Ibovespa, the benchmark stock market index in Brazil, rose 0.84% to 85,087.86 points Monday after the United States adopted a softer tone in its trade complaints against China. News that Finance Minister Henrique Meirelles would step down from his post to try a presidential bid created uncertainty and weighed on local markets.
“The markets have rebounded from Thursday and Friday. There have been reports that China and the United States have resumed negotiations, cooling their trade war. Here the political and electoral scenario begins to pick up,” said Vitor Suzaki, an analyst at Lerosa Investimentos.
According to Codepe Corretora chief economist Jose Costa, Meirelles’s departure initially brought uncertainty to the market, which speculated on who would be his replacement.
“Probably, Meirelles will be Temer’s vice. These would be the most pro-market candidates,” Costa said.
Ibovespa’s highlight was Eletrobras’ share, which rose 7.08%, with expectations for its quarterly results and the announcement of a voluntary dismissal program that could bring annual savings of R$ 890 million to the company.
Magazine Luiza shares rose 5.47%, while Cyrella shares rose 4.19%. At the negative end, BRF shares fell 2.42%, CCR shares lost 1.82%, and Cielo’s shares dropped 1.68% after the Central Bank’s unprecedented change in the debit card rate.

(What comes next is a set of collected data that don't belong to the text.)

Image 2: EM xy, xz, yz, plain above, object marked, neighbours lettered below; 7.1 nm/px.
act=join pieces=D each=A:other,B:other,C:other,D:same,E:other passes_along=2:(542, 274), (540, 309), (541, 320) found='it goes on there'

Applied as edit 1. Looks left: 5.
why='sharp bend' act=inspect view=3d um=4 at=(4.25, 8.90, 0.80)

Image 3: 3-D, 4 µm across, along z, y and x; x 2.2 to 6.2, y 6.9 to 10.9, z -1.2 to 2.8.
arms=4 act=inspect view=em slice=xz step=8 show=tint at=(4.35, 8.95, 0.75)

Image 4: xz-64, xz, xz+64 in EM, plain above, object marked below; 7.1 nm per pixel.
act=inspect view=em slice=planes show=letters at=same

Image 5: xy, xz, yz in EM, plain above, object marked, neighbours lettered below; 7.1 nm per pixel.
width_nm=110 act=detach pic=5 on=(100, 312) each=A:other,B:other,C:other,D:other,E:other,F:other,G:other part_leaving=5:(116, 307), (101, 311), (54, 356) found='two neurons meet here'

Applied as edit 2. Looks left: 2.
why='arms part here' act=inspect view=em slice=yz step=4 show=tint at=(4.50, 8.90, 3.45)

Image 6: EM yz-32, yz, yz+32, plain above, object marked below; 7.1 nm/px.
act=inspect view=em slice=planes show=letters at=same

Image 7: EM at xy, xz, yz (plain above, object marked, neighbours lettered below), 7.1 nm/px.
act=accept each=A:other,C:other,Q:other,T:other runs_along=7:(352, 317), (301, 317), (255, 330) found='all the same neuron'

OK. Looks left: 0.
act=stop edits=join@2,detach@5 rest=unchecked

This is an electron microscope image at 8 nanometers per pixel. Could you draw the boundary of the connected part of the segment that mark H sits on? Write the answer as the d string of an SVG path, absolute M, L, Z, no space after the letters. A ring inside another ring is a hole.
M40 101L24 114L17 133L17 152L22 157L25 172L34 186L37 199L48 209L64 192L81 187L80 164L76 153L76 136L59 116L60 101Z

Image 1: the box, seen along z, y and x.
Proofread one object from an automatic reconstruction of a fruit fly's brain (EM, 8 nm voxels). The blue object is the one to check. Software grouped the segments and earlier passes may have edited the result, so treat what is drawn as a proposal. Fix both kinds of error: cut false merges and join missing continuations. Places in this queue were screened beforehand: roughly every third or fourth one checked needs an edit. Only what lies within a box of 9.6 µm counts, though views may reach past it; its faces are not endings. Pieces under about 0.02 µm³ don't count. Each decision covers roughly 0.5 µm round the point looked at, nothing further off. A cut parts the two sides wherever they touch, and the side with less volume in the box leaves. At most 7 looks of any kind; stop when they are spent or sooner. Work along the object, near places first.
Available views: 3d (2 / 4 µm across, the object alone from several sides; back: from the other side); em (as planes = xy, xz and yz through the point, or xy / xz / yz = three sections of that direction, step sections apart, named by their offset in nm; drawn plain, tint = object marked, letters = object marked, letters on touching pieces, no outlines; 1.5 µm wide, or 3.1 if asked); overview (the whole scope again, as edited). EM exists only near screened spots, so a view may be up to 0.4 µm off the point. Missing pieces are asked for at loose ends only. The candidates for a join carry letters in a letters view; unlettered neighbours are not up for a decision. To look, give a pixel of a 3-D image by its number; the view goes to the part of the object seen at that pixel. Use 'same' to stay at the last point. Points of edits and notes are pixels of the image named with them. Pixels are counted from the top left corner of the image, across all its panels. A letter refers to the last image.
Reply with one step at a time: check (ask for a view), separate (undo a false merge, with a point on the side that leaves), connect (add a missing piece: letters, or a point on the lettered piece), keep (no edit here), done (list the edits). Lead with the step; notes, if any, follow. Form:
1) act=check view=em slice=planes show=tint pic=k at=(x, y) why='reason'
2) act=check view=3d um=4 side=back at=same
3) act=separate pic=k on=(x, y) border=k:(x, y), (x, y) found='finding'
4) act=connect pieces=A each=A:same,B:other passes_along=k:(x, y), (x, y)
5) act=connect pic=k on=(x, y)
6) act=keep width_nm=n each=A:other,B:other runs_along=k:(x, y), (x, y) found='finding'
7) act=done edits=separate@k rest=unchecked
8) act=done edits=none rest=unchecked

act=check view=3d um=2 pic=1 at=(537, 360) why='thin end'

Also, the Federal Regional Court of 4th Region dismissed the last appeals made by the defense team of former President Luiz Inacio Lula da Silva, a decision that could block the politician from running for this year’s elections. According to Suzaki, such a move was well regarded by the market.
“The point is that now there are 13 or 14 pre-candidates, it is difficult to project, and by August the index should operate with volatility,” said the analyst.
For Costa, Lula’s exit would be “positive” for the electoral scenario once it would “force” the population to vote for a center-right candidate with a reformist profile.
For Tuesday, both analysts expect a bullish trading day at the Ibovespa.
The locally traded U.S. dollar closed down 0.42%, traded at R$ 3.305, on a day of adjustment in the global market and softer statements by the U.S. regarding its trade war against China.